Il avait demandé d'être enterré à Alger, au cimetière de Mustapha.
Le jour de ses funérailles, tout Alger, le Gouverneur général en tête, vint l'accompagner à sa dernière demeure.

Dans les vieux quartiers de Bône, il y a, au bas de la rue Vieille St-Augustin, une toute petite rue qui vient aboutir à la rue Rovigo.
Cette petite rue s'appelle « rue Joseph ».
On a pu croire que la rue Joseph rappelait le frère aîné de l'Empereur qui fut successivement Roi de Naples, et Roi d'Espagne.

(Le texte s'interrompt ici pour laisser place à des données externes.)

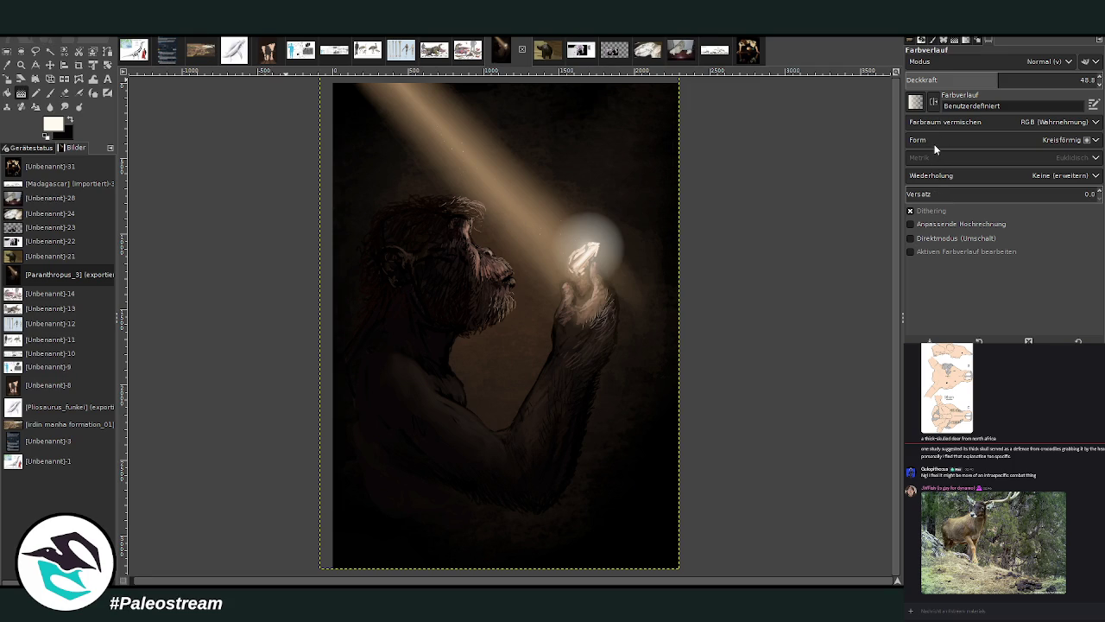
key("ctrl+z")
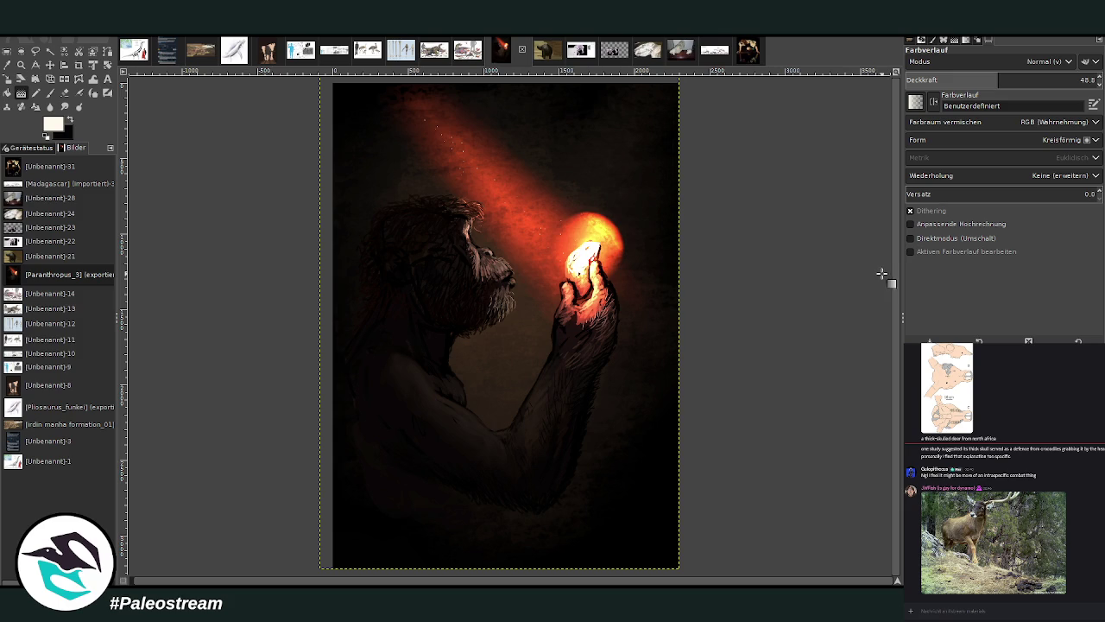
key("ctrl+y")
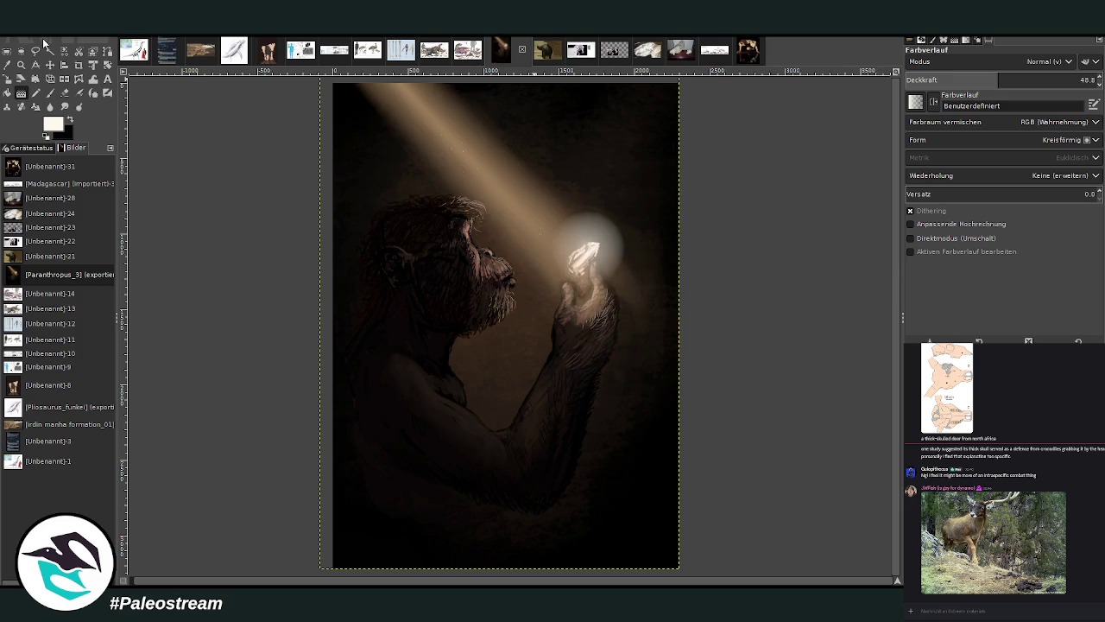
key("ctrl+z")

Mais Yusuf était communément appelé Joseph par ses camarades de l'armée. D'Armandy dans une lettre adressée le 8 mars 1832, au Général en Chef, le dénommait « Capitaine Joseph », lui rendant son prénom catholique que les Turcs de Tunis avaient traduit en langue arabe.
Si la rue Joseph du bas de la rue Vieille St-Augustin est ainsi désignée à cause de ce Capitaine Joseph qui n'est autre que le Capitaine Yusuf, pourquoi est-elle si éloignée de ce groupe compact que forment dans la haute ville, les noms prestigieux des héros, des navires et des régiments qui participèrent à l'occupation de Bône en 1832.
La petite ruelle du Faubourg que l'on a trop pompeusement baptisée du grand nom de « Général Yusuf » ferait alors double emploi avec cette autre ruelle, presque aussi petite qu'elle, voisine de la Place d'Armes, qui s'appelle « rue Joseph » ?
Deux ruelles, même petites, pourraient bien faire une rue, une vraie rue, digne de ce nom, si on les mettait ensemble.
Le glorieux Général Yusuf vaut bien qu'on honore sa mémoire comme on a honoré celle d'un Bouscarein et d'un Perrégaux, qui ont moins fait que lui pour la gloire de l'Armée d'Afrique et le bien de la Patrie, ou d'un Lemercier dont on ignore les mérites.
D'Armandy a sa rue qui fut une des plus belles de la vieille Ville.
Or, d'Armandy n'aurait, sans doute, jamais eu un tel honneur si Yusuf n'avait pas été à ses côtés, et ne l'avait pas conduit dans le chemin de la victoire.